I’ve been using Incus (previously LXD) for about six years as a platform for automated testing of various Linux software systems. Initially, I needed to host a test system comprising numerous CentOS 7 machines, three different database servers, and the ability to quickly spin them up for each test suite and tear them down afterward. LXD was a perfect fit.

I originally developed everything to run on my local Dell Optiplex PC, running Ubuntu 20.04 and the LXD Snap (I’ve since upgraded to Debian 12 with kernels and Incus from Zabbly repos). To run my tests in CI, I asked our IT department for a similar machine hosted in the data center, which I could connect to Jenkins as a node. They provided an Ubuntu VM with eight virtual cores, hosted on an ESXi cluster with approximately 116 other VMs. For a while, this mostly worked; the tests took slightly longer in CI, but that was acceptable.

However, the testing scope expanded to include extremely CPU-intensive tests and other tests that are both CPU and I/O intensive. These now take almost twice as long to run in CI on the VM. We tolerated this, sometimes waiting up to five days for a test cycle to complete.

Now, the testing scope has increased again, and I need to test Windows application software that interacts with a Linux-hosted backend. On my Optiplex, I’ve developed this using Incus to spin up Windows VMs and Linux containers for each test, and it works well. But as soon as I tried running it in CI on the VM, I encountered strange issues with Windows. I can’t seem to complete the Windows installation and image creation on the VMs; it frequently times out and reboots. So, I create the Windows images on my Optiplex and copy them to the VMs—not ideal. Furthermore, when the Windows VMs run on the Ubuntu VM (nested virtualization), performance is much slower, and other test components time out, producing errors I don’t get on my PC.

It seems we’ve reached the limit with the slow Incus VM on an overallocated hypervisor, especially with nested virtualization now involved.

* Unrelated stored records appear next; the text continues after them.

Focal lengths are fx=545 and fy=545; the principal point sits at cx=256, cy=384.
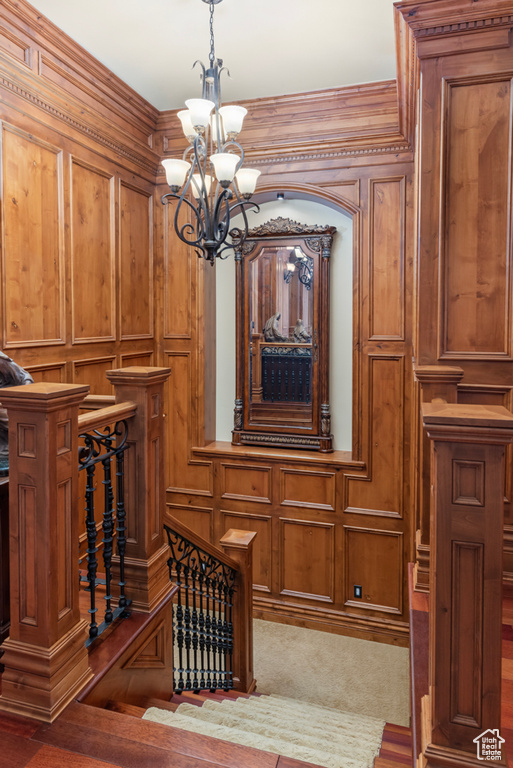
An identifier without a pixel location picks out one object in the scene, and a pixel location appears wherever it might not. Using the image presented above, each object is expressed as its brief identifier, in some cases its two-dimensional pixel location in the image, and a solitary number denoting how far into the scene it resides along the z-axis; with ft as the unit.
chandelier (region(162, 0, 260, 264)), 8.79
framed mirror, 15.42
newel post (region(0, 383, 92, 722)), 5.38
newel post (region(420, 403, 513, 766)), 4.03
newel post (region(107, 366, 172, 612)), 7.43
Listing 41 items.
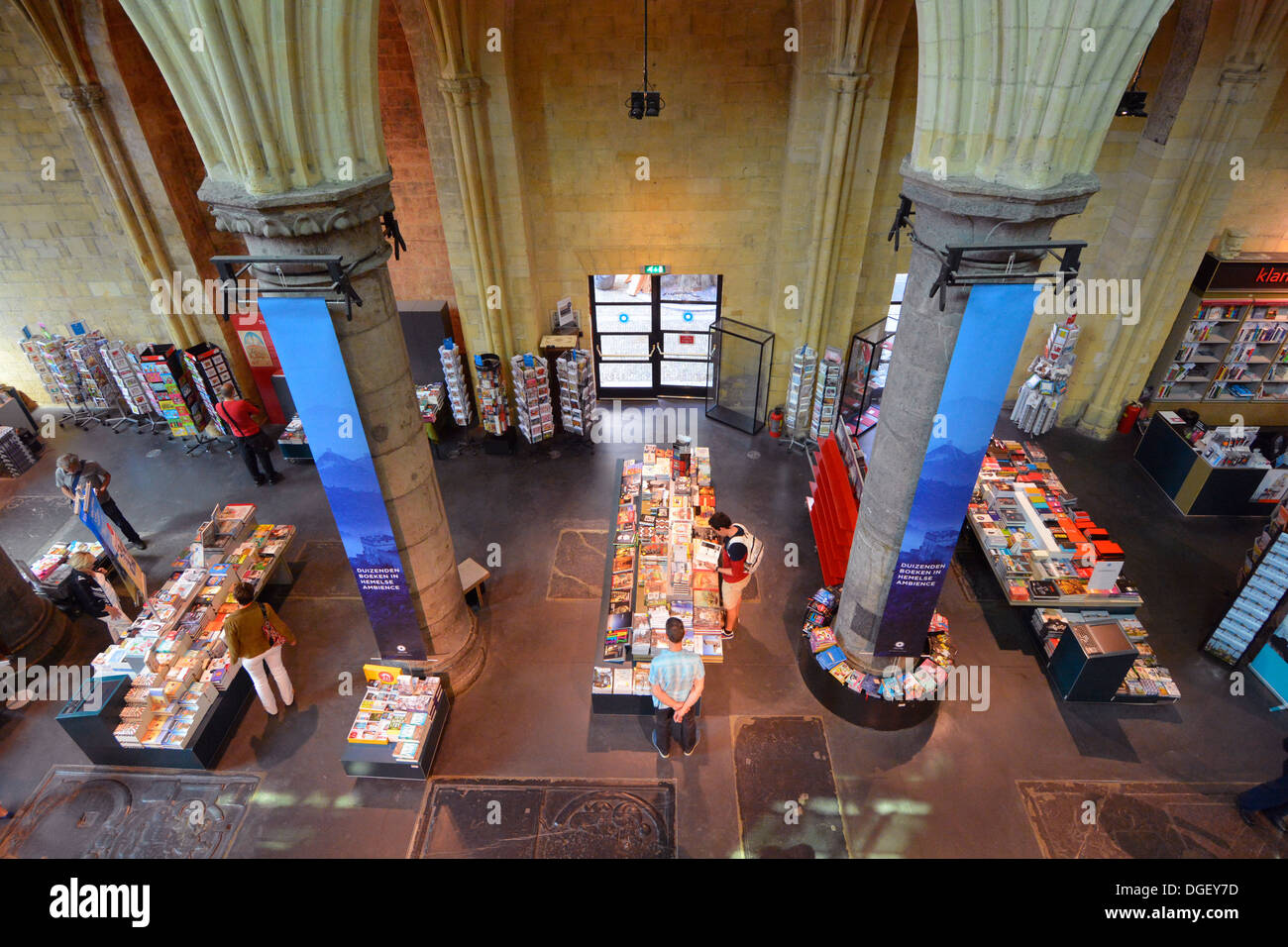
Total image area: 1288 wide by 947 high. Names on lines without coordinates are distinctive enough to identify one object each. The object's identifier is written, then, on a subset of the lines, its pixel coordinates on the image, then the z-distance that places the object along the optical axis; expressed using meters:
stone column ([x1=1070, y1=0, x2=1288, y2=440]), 10.15
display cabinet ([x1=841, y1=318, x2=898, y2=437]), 12.52
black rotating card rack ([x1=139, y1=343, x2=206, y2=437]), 13.20
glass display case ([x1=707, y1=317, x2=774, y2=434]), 13.68
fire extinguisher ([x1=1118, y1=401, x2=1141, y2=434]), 13.24
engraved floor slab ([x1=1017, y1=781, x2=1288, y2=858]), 7.25
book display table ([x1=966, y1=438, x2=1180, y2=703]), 8.53
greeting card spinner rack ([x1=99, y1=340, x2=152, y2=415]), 13.79
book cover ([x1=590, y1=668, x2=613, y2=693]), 8.47
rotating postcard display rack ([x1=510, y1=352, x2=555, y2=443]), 13.00
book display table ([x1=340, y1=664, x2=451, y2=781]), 7.84
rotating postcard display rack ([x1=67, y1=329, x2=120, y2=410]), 13.96
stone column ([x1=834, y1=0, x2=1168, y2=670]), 5.09
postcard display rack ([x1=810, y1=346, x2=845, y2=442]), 12.56
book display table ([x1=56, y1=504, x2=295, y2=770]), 7.98
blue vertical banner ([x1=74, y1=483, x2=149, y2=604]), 9.51
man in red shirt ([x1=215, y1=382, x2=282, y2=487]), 11.76
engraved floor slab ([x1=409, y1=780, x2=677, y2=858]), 7.32
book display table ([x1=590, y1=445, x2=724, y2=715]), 8.55
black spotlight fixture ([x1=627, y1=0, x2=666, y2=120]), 9.87
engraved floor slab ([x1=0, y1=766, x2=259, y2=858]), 7.50
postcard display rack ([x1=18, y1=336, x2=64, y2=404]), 13.84
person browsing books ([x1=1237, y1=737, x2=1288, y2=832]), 7.27
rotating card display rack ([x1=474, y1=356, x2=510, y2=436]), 13.05
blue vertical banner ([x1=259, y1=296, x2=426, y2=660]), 6.48
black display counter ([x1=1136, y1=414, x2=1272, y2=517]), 11.16
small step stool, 9.83
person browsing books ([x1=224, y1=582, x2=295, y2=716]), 7.97
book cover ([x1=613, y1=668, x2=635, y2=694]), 8.44
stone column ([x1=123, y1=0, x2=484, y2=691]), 5.32
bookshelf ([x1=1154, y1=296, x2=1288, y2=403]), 12.58
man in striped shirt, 7.53
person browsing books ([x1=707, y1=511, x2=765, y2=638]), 8.90
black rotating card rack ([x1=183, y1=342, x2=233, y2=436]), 13.15
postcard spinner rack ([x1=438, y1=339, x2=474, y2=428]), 13.09
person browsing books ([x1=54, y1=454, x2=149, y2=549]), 9.83
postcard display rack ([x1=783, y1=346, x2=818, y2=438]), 12.80
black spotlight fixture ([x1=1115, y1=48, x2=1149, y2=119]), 9.84
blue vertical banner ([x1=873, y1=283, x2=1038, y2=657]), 6.16
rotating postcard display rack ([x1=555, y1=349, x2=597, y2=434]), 13.14
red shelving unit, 9.78
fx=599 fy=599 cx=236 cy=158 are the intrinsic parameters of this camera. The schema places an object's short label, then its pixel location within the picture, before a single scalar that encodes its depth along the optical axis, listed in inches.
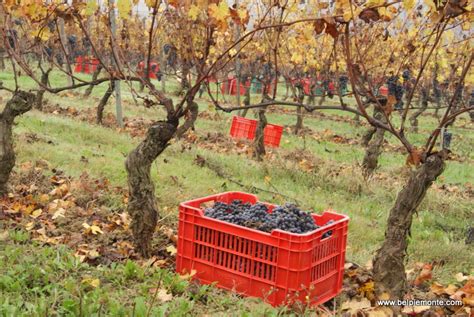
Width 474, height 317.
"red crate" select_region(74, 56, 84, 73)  1052.3
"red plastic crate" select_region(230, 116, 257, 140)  430.0
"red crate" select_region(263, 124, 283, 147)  412.8
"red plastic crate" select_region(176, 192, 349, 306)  128.6
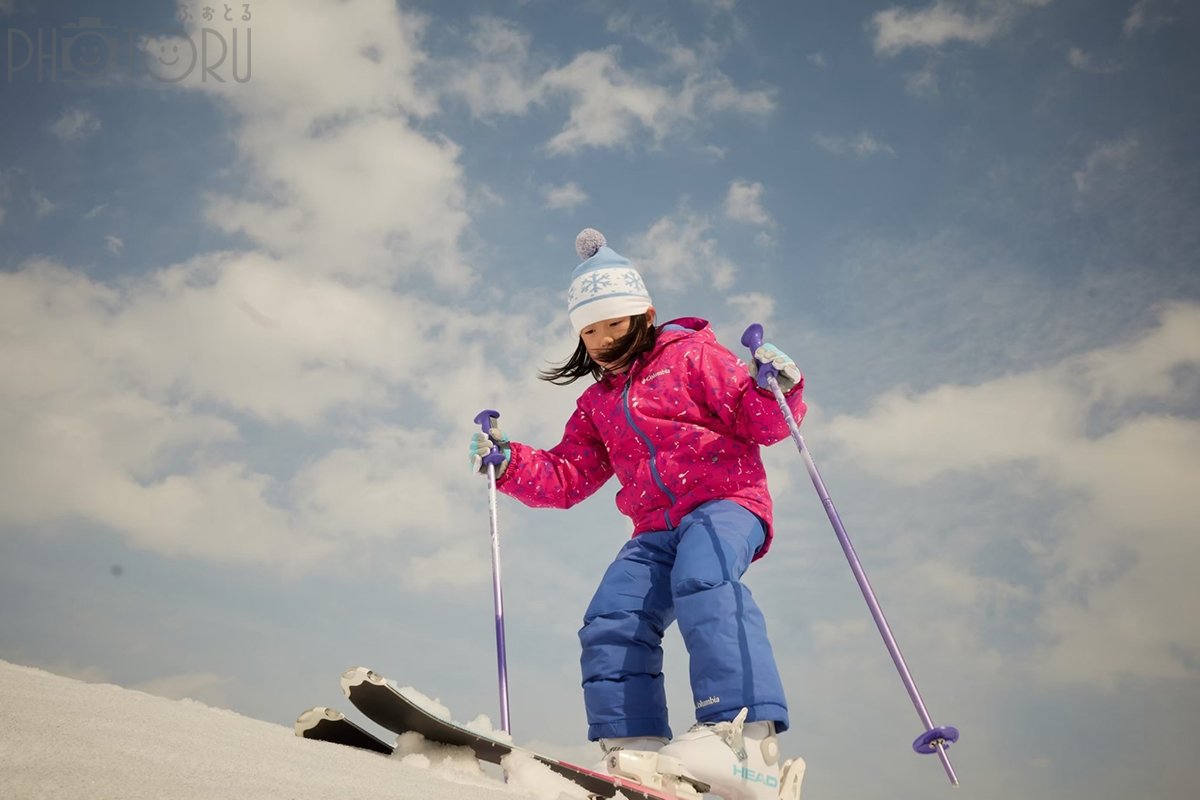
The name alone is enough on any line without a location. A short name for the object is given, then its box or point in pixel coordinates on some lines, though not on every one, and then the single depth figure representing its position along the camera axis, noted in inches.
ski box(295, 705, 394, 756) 94.7
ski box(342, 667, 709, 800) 92.2
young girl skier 119.4
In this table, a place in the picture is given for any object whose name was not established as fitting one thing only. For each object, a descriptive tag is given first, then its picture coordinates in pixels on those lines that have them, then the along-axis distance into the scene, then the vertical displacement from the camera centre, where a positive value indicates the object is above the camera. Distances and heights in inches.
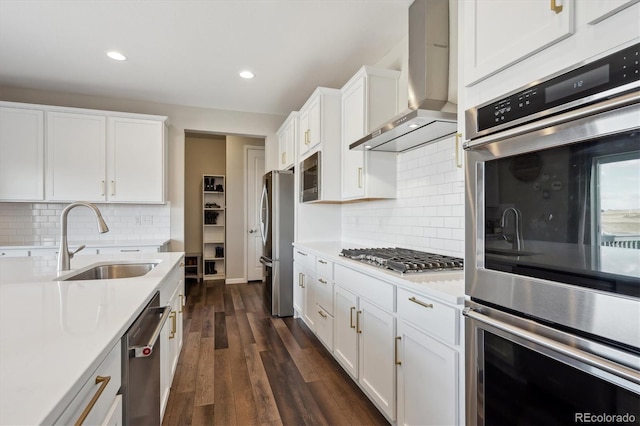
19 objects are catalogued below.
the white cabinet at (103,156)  142.3 +27.1
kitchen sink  78.7 -14.2
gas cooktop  66.4 -10.4
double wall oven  28.6 -3.7
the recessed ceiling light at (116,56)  116.0 +58.5
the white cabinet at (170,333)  67.5 -28.6
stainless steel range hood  78.7 +36.9
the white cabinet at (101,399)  25.0 -16.2
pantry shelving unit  230.5 -8.9
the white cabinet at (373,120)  102.4 +30.9
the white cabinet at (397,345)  50.2 -26.2
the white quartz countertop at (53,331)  21.2 -11.9
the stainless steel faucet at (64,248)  66.4 -6.9
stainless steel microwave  123.1 +15.1
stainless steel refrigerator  147.4 -13.1
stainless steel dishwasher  38.9 -21.6
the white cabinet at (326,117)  121.6 +37.6
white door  218.4 +1.2
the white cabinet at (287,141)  151.2 +37.7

I’m looking for suggestions on what to request from IT? Does anyone else run similar workloads that only run for a few hours at a time, requiring significant performance during those periods but remaining idle the rest of the time? A bare metal Incus machine would be magic, but I don’t think they will agree to that.

Perhaps there is a way to host Incus on a cloud providers VM rather then our own on-prem, and be able to turn on a very powerful VM only when a test needs to be run, and then turn it off the rest of the time. But I guess at that point, I don’t really need Incus anymore and could use something like Terraform.

Maybe just connecting my Optiplex PC to Jenkins as a node is the best solution.

jarrodu · February 25, 2025, 4:06pm

It sounds like you could use AWS EC2 Spot instances. As you mentioned, at that point you don’t really need Incus. But there is at least one advantage to still using it. You can develop your images locally then push them to an Incus server running on EC2. You don’t need a cluster. You just need a way to push the images and then run them.

osch · February 26, 2025, 2:07am

It would be also worth looking at hosting providers where you can get a root (bare metal) server for a decent price. I’m aware of a few block posts where community members have tested on Hetzner Cloud and others. On the long run they are cheaper compared to the big ones or offer better hardware.

Running Incus on a virtualised VM as you described will always suffer in particular if you need peak resources for your tests.

kimbo · March 1, 2025, 4:29am

Thanks for those suggestions. Spot instances I was not aware of, nor had I heard of bare metal cloud providers. I will be looking into both.